Tuesday, November 01, 2016
Great Evocative Moments Of The Past: 1
The dark nights
are drawing in and information overload is simmering nicely. A winter of
discontent awaits; a possible Trump presidency (I honestly don’t know what
Hillary Clinton has done to warrant such bad press. Surely what she may be
capable of is dwarfed by Trump’s narcissistic instability). The old enemy
Russia being talked up again as being aggressive and with its fingers in every
pie, especially the virtual ones. It’s denial of any wrong doing being
something you want to believe, but evidence and policy of disinformation are
characteristic of its current direction. The algorithms are throbbing on the
desk and we can’t see the wood for the trees, which is why there really isn’t
much point in anything else but to be nice to each other while stocks last.
So it’s at times
like this that I like to revisit great evocative moments of the past. I can’t
pinpoint exactly when it was that I first heard Coltrane’s ‘My Favourite
Things’, but it was in the early eighties, and it came courtesy of his
‘Coltraneology Volume One’ which was recorded in Stockholm, 1961. Memories are
foggy regarding whether I was still living at my mum’s, or had already gone to
live at Fort Street in New Brighton, but money was tight and I had started
using Earlston Library for records as well as books. I remember borrowing a copy of ‘Finnegan’s
Wake’, in which various passages were read. Incredible stuff, and much better
than reading it; (I’ve still got a thirty-five year-old copy on my bookshelf
which I’ve barely opened.) It was jazz that I mainly took out though, the
records they had there, mainly comprising what looked like off-cuts from the
ball room music centre of a long dead holiday camp. There were some diamonds in
the rough though, ‘Coltraneology Volume One’ being the most precious.
It’s all about
‘My Favourite Things’ however.

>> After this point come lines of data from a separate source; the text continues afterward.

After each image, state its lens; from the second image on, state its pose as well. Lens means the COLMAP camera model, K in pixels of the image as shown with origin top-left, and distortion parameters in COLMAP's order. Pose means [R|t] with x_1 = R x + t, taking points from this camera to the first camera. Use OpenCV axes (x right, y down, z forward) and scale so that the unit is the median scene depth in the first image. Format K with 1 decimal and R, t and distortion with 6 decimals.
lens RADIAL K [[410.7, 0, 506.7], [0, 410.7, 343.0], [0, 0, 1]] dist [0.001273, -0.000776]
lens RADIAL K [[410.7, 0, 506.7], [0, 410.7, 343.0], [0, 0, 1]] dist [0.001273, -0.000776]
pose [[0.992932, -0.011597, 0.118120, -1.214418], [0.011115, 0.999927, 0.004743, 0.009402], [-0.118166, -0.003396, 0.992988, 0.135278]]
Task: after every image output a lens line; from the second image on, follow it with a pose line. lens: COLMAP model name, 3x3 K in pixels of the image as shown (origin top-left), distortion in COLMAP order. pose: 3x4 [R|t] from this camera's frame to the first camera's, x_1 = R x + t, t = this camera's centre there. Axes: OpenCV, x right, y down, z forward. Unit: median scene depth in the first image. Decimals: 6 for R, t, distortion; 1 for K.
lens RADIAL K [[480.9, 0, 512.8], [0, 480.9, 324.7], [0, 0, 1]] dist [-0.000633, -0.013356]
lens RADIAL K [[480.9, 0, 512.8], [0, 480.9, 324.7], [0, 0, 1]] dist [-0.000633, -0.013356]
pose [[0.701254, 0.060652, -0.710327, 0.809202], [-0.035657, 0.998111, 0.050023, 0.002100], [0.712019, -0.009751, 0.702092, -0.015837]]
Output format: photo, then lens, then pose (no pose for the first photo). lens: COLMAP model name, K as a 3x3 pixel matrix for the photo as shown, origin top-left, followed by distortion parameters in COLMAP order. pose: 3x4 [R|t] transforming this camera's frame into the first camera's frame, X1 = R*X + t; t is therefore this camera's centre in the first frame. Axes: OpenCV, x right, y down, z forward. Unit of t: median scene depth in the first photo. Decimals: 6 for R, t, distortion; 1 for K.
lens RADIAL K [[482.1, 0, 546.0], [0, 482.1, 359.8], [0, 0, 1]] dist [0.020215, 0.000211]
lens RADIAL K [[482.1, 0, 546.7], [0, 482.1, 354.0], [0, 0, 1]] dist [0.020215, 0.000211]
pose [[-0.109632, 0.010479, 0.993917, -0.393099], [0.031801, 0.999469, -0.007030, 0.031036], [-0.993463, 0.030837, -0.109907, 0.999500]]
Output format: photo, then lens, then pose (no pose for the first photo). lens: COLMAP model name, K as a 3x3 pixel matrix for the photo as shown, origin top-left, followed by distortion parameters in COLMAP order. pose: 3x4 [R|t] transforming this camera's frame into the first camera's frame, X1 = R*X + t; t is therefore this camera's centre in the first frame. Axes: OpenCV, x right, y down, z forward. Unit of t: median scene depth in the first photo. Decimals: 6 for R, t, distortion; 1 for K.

There’s a great feeling of the epoch within its
grooves and if a more emotive composition exists then I’ve yet to hear it. I
played this whole album to death, and ‘My Favourite Things’ so much that I
constantly put it at the top of my list of all time picks. I remember listening
to it one morning , with the sun coming up after having stayed up all night on
acid, the traces of the drug starting to ebb away and leaving that lovely
drained feeling to be supplemented by hash. Nothing could have been more
perfect, And to think I first came across the song in a music lesson at
secondary school in a songbook for ‘The Sound Of Music.’
This isn't the version from the album, but it's with the same personnel (I think) and, even though Eric Dolphy's flute sounds screwed, the ambience is still there. Pity it's only ten minutes long though.